What Does Epigenetics Have to Do with Honeybees?

Rick Feehery, Research Associate at New England Biolabs, Inc, explains the mechanisms of epigenetic DNA modification. To drive home the power of such tiny changes, he uses the example of honeybee colonies, wherein DNA methylation is the only factor that determines whether a bee is born a worker, drone or queen.

Script

Rick Feehery:

DNA methylation is a very small molecule. It's a methyl group that's added to the cytosine. It can also be added to adenine in bacterial systems, but it's a very, very small molecule that's added to the cytosine, and it doesn't alter the DNA in any way, but produces this little tiny functional group on top of DNA, and a lot of enzymes, a lot of proteins can be rejected as a result of this methyl group being put on, and then we have whole sets of enzymes and proteins that actually look at and bind to that methyl group.

So, it's a very small modification. It's so-called the fifth base, and hydroxymethylation, that we were talking about before, is sometimes called the sixth base, because it's cytosine, but it's been changed and altered very, very minimally by a methyl group or a hydroxymethyl group, and these are covalent changes, so that once a cytosine is methylated, it's very difficult to remove that methyl group enzymatically. It's almost impossible. So, once DNA is methylated, it stays methylated.

Well, honeybees is an extremely interesting example of epigenetic changes that occur.
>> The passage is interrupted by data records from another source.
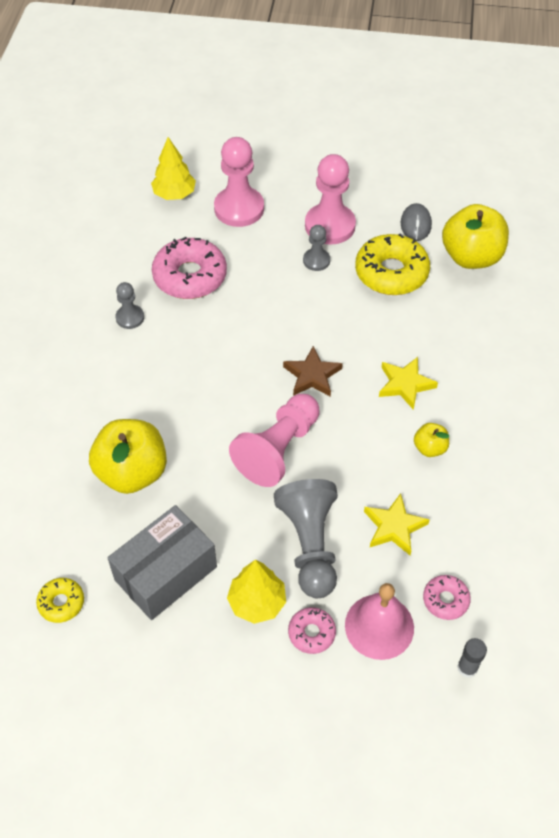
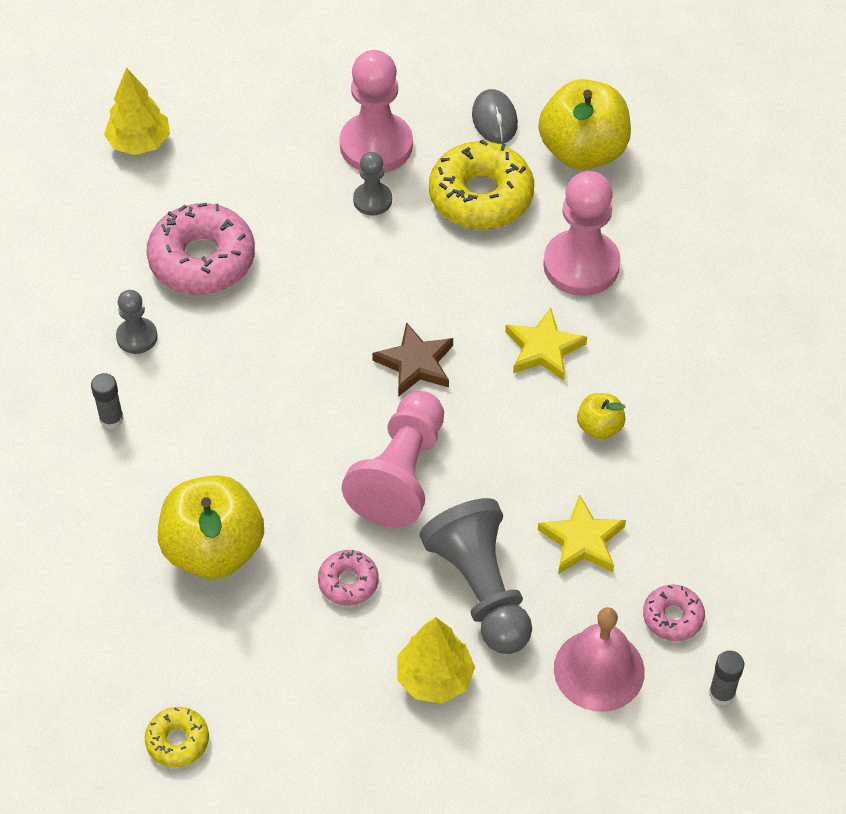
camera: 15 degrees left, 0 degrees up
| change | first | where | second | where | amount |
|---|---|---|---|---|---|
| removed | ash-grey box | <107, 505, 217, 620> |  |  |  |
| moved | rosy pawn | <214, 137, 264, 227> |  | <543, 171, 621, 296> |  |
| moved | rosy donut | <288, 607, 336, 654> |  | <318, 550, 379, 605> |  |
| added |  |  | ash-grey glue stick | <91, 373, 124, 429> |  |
A hive of honeybees has one genetic sequence. They're all clones of each other. They're all clones of the queen. So, identical sequences, but what differentiates male drones, from the queen, from worker bees, and remember that the worker bee, and a drone bee, and a queen bee, have very different roles in the hive. Obviously, the queen is laying the eggs. She lasts up to three years in a hive, so she overwinters. The drone bees, for example, only live for a very short period of time, and they're basically a sperm on wings. So, again, same genetics, but different morphologies, different actions, and different things that they do.

A worker bee, on the other hand, starts out life taking care of the brood, and then goes off and flies, and collects nectar, collects pollen, and all of these other things, so the differences between queens, and drones, and worker bees is very different in their roles in the hive, yet their DNA is identical to each other. So, what changes have happened to this DNA, that creates these differences in all of these things? The changes are epigenetic. It's DNA methylation. It's DNA modification that has turned off certain genes in these worker bees, turned off certain genes in these drones, but in the queen, all genes are active, so methylation has been removed.

During times of stress or times that the hive has determined that we need another worker, or another queen, workers will start feeding a normal egg the substance called royal jelly. Royal jelly has so many different compounds, but one of the compounds that we believe is in royal jelly is that it inhibits a enzyme called Dnmt1-methyltransferase. Dnmt1-methyltransferase methylates DNA, well, in all mammalian systems or insect systems as well. So this royal jelly is being added to these eggs during development, and it demethylates a whole subset of genes in the egg, and then the egg becomes a queen as a result. So, this is a great example, like I said, of feeding something food and food changing the epigenetic signature during development, changing the DNA methylation pattern during development, in this case removing the DNA, removing the methylation from the DNA.